Task requirements>
1 – In the post on web tools for discussion, what do students need in order to join the secure site?
2 – Reproduce the passage of the post on web tools for discussion between "Think of this" and "for their classmates.", inclusive.

Source extract>
=== Section Start ===

Tool #6: Web Tools for Discussion

Online discussion is so much fun and there are so many options out there to fit a variety of formats, learning styles, and moderator preferences. Here are some of the tools I have used over the last several years:

Think of this as a sort-of educational Facebook. The interface is a little different, but the idea is the same. I LOVE THIS TOOL. It is a secure site, and students need a join code to participate. There is also an option to have a parent join code for parents that like to monitor their kids' online activities. I like this first because of its convenience. Students can post their questions as they have them, which keeps them from forgetting to ask in class the next day. Posts can be private to the teacher or to the entire class. Sometimes, the students even beat me to the punch and answered public questions for their classmates.

This tool also allows for assignment creations and grading. You can also use it to send out mass group messages or alerts.

Probably the best thing, though, is that this tool allows those kids that are a little quieter and a little reticent to participate in class discussion to gain some discussion confidence. Some of my shiest students were the most active in the online discussions that we had on this site.

This is a great tool for gathering quick information and feedback. I used it to ask for open ideas on a certain topic from students. Students in my classes have also set up their own Wallwisher sites to get information from classmates that goes beyond basic polls. It does allow for anonymous posts, so those have to be monitored. It is probably a good idea to tell students to at least label their posts with their first names and last initials to help with the monitoring. Also, make sure to save the URL of your Wallwisher someplace convenient for easy access.

=== Section End ===

Material supplied>

=== Section Start ===

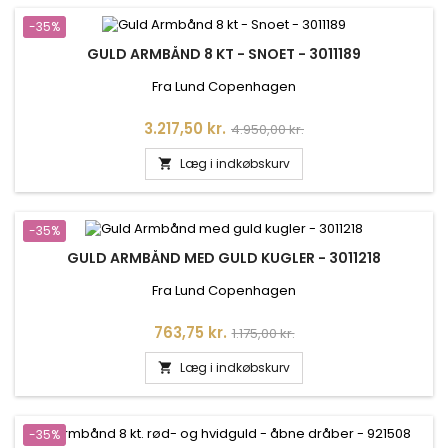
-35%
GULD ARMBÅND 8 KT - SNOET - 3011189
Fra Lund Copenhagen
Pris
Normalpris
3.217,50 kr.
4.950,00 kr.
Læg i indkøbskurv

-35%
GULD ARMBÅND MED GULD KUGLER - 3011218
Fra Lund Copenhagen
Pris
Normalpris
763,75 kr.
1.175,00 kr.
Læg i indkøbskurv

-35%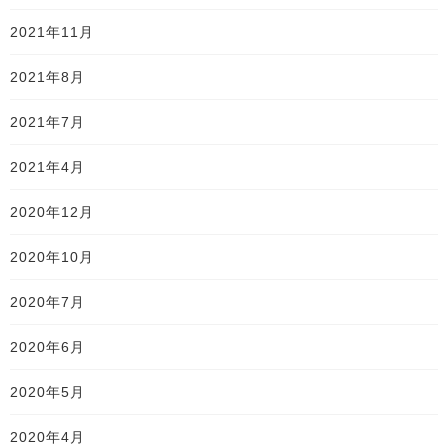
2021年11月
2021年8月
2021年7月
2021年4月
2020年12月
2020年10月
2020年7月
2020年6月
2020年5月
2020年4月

=== Section End ===

Responses to the tasks>
1 – A join code.

2 –
Think of this as a sort-of educational Facebook. The interface is a little different, but the idea is the same. I LOVE THIS TOOL. It is a secure site, and students need a join code to participate. There is also an option to have a parent join code for parents that like to monitor their kids' online activities. I like this first because of its convenience. Students can post their questions as they have them, which keeps them from forgetting to ask in class the next day. Posts can be private to the teacher or to the entire class. Sometimes, the students even beat me to the punch and answered public questions for their classmates.